Alna, Tidewater seek residents’ support on grant request

Tue, 06/04/2019 - 8:15am

    The push is on in Alna as a June 12 deadline nears for the town and Tidewater Telecom to apply for a grant to aid broadband access and internet speed for about 120 underserved properties. Over pizza Tidewater ordered from Alna General Store, about two dozen residents heard a pitch and asked questions in the fire station Thursday night, May 30. The talk was part of the company’s and selectmen’s bid to gather support for the ConnectMe grant and the project it would help fund.

    Tidewater will drive the roads involved, to see if it missed any addresses that would raise the house count and lower ConnectMe’s average cost for each pass by a home from the projected $770, Marketing and Sales Director Alan Hinsey of LCI said. LCI and Tidewater are Lincolnville Communications members, according to tidewater.net

    A lower average would get the application more points, but the $770 “puts us in good shape, we think,” Hinsey said. And selectmen and residents discussed plans to contact people on those roads to make sure they know about the proposal and how to report if they support the grant request. Hinsey told the room, Tidewater and Alna plan to jointly apply for a $92,500 ConnectMe grant. Matches of $18,500 from the town and $74,000 from Tidewater would round out the $185,000 project.

    In a May 28 town email, Second Selectman Doug Baston said the project would serve Rabbit Path Road from 1 to 290; Bailey Road from Rabbit Path to the Dresden line, 374 to 476; 22 to 173 Golden Ridge Road; 1301 to 2282 Route 218, or Alna Road; 21 Dock Road; 1274 to 1410 West Alna Road; 16 and 36 Colpitt Road; Route 194 to the Whitefield line, 685 to 820; 4 to 15 Head Tide Church Road; 1 Peaselee Road; and 7 to 26 Christopher Road.

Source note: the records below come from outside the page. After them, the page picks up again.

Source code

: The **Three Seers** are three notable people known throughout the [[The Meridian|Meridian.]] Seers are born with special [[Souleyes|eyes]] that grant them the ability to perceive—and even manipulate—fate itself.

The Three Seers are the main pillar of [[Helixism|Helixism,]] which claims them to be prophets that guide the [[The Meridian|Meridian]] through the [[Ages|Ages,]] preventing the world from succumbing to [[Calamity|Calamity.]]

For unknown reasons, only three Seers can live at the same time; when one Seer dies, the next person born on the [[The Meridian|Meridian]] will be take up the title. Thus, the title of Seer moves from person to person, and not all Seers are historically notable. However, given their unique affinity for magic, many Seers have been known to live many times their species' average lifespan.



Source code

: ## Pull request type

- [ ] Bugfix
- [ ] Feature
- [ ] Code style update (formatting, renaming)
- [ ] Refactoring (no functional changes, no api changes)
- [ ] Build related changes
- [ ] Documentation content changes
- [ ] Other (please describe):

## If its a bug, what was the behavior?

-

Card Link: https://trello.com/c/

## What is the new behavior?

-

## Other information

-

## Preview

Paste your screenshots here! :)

    Hinsey said the application will score its best with at least 85 percent support from those addresses. A handout listed the survey at tidewater.net/alna and attendees could sign a sheet. About 20 people signed it that night, Hinsey said.

    Baston said early Tuesday, June 4, the count of signatures from the underserved addresses stood at 43. "We need to more than double that."

    Asked how he was feeling about the chances of reaching the goal, about a week before the application is due, he said he was cautiously optimistic.

    "I feel like a lot of people still don't know about this. Tidewater is going to do a mailing," and he hoped news reports would help get the word out, he said.

    June 12, residents at a special town meeting will consider tapping cable franchise fees to meet the town's match. The board signed the warrant Thursday. The meeting at the 1789 Alna Meetinghouse starts at 6 p.m. Selectmen tentatively set their next meeting for 5:30 p.m. there.

    Those fees otherwise go into the town's general fund, Baston said in response to a question from resident Jeff Spinney.

    "So but at some level, it's money we spend somewhere else (than broadband)," Spinney said.

    "It is, but at least theoretically, we're taking it from people who benefit from the system and giving it to people who could then benefit from the system," Baston said.

    Rejection of the article would kill the application, Baston said in a text response May 31.

    Voters also face a proposed shift in how the town uses the sale money from the former town office. In March, voters chose to put 25% toward finishing the new one. Selectmen propose making it 50%; the part to put away for bond payments on the new one would fall from 75% to 50%. And the board proposes setting property taxes after July 15, with 90 interest-free days to pay.

    According to the warrant the board signed, the special town meeting is at the fire station. Baston said Monday, it must be a typo. 

    The ConnectMe grant is not the only one the town is seeking. Selectmen announced they are trying to get a $16,500 Belvedere Fund grant for clapboard, sill and other work on the 1870s Village School at Puddle Dock, a $21,000 Davis Family Trust grant for ceiling and wall work on the meetinghouse, and a National Park Service grant, sum not yet set, for recreation including the planned trail behind the town office.

    More goods are coming into the town’s new food pantry. Selectmen announced Lincoln County Gleaners and Twin Villages Food Bank as donors. “Lots of people are donating,” First Selectman Melissa Spinney said. “And finally people are getting stuff (from it).” Three dozen eggs went in two days, she said.